Towards 1689 such work was finished and had begun the training of the Chapels of the right, which date back precisely at those times. Because then the deep renovations, concerning the church and seven of its chapels, was imposed a new consecration, which took place in 1701, at the hands of the Most Cardinal Sperelli of Assisi.
From 1737 to 1746 the High Altar was twice destroyed and rebuilt: that of Msgr. Biscia in gilded wood was replaced with another of stucco. Consecrated in 1738, it was transferred the statue of St. Francis that stood on the altar on the right, along with the ancient indulgences conferred with the Bull of Clement XII. There was also a place to frontal grille and on the two side doorways of marble were placed two angels with candle. None of this had much pleasure to the friars, who in 1746 gave the assignment to the known Franciscan architect Fr. Secondo from Roma to tear down the altar before and, with another of his design, to do it again in marble. As soon as work was completed, it was all over again rededicated on September 17 of that year.
The paintings on the side pillars of the arch disappeared and in support of the Statue of St. Francis placed himself an angel, while a smaller one at the feet of the saint in his right hand a skull and a book.
There was also a change with regard to the Side altars: one on the right was dedicated to St. Anthony and they put the statue of the saint, one on the left is dedicated to Santa Giacinta Marescotti, and there stood the statue of the Saint (1751).
It was while closing the eighteenth century, with sweeping motions of the French Revolution in the air and you could hear the hint of the raging storm that was to break down on religious orders.
On 17 May 1809 he was declared lost by Napoleon the State of the Church and the Religious of San Francesco a Ripa were taken particularly targeted. Later, in 1849, the garibaldini drove Religious and pitched in the walls of the convent, leaving the church closed; finally shot down definitively the Papal States, with the occupation by the Piemontese troops in 1870, the Religious of St. Francis in Ripa had the notice to leave the convent on 12 November 1873.

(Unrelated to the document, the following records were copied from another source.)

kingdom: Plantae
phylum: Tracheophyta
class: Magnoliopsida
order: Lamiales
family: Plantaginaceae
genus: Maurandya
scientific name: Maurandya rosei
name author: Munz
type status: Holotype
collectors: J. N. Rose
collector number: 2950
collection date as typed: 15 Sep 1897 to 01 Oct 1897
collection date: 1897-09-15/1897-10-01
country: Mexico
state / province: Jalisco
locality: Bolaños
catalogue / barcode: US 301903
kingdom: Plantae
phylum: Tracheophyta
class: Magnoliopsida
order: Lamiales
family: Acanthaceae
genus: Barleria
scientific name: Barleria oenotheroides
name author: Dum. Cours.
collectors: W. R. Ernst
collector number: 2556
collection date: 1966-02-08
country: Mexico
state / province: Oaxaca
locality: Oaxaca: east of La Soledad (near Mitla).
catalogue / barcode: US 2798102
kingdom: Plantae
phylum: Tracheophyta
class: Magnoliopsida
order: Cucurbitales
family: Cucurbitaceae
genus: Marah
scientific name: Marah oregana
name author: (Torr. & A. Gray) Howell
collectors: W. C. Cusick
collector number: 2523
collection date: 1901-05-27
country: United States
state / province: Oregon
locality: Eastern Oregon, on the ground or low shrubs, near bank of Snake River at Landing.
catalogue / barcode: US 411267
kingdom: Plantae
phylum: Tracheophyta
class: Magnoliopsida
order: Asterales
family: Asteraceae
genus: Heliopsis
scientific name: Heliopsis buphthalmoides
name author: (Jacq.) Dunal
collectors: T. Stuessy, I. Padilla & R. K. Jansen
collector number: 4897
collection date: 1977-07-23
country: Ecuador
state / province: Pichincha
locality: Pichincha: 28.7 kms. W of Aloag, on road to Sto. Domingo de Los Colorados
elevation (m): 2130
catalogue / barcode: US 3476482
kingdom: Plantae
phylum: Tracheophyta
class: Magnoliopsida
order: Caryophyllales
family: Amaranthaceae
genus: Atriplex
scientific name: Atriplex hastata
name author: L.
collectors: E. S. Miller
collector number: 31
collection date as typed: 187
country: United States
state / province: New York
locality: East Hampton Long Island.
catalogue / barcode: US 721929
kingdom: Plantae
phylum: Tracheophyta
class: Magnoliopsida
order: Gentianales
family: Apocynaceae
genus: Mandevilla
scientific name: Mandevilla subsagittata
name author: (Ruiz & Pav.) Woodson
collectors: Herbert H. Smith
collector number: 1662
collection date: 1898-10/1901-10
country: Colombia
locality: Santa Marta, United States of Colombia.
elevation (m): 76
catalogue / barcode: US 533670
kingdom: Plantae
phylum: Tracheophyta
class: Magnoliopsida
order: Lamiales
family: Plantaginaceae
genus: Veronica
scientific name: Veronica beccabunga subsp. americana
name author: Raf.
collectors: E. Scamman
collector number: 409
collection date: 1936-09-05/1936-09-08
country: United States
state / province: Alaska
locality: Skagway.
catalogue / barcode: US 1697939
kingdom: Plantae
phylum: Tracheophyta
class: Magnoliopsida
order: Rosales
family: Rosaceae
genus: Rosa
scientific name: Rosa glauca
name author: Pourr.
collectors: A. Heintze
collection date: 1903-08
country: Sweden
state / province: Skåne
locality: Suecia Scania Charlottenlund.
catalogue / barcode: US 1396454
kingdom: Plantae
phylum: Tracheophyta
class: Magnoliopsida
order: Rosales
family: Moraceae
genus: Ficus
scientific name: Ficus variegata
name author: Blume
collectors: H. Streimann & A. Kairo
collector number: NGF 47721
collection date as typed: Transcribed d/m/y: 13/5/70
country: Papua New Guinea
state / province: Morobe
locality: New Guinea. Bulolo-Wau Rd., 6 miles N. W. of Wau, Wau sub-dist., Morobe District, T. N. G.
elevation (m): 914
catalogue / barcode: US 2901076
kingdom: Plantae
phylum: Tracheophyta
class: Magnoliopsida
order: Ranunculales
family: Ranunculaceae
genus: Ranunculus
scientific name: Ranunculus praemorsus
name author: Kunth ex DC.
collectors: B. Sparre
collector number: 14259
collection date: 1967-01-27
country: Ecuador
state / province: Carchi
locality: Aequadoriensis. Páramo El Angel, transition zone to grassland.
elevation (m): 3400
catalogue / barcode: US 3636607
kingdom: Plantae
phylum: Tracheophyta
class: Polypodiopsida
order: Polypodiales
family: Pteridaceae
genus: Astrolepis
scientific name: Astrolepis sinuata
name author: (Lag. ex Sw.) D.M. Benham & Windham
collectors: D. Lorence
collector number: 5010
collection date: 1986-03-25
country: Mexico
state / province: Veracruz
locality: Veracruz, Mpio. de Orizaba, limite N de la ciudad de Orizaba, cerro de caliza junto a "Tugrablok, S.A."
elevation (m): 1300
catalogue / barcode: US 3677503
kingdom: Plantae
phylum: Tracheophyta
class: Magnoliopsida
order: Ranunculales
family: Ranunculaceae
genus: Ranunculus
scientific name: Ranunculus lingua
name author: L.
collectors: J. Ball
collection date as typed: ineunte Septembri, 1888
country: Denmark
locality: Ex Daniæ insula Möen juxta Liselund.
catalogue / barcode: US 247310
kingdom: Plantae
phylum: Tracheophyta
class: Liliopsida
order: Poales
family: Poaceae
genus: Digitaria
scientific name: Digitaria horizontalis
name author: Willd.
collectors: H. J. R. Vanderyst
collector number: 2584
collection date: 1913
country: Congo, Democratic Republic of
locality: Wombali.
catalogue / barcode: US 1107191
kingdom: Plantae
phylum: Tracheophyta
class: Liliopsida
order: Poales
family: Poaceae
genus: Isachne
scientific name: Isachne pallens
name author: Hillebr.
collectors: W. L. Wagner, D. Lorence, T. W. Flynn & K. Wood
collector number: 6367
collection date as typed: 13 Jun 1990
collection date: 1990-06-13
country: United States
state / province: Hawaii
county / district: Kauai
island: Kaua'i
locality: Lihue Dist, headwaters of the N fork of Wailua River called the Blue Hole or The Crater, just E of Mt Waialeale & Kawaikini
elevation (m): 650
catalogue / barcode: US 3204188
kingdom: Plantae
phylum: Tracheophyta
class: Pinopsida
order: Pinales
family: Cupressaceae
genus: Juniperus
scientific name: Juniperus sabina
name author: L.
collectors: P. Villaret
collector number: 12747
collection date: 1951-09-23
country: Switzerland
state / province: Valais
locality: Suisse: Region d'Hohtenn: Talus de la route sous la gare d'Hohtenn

Pope Pius IX graciously granted to the Father Superior some rooms in Via della Luce, where they could dwell six monks for the service of the Church.
Previously, as a job accommodation, had been redone the floors of the Church in 1866, replacing the old with today's marble, and then, in 1882, when it was beatified Blessed Charles of Sezze, the Chapel of the Pieta was restored by the Paolo Belloni, which she kept for as long as he can the ancient frescoes.
The latest changes over time were the new marble balustrade of the High Altar, settled in 1931 and the disappearance of iron gates in different chapels, transport and renovation of the organ in the choir and the passage of the Nativity from the Chapel of the Immaculate to that of the Annunciation.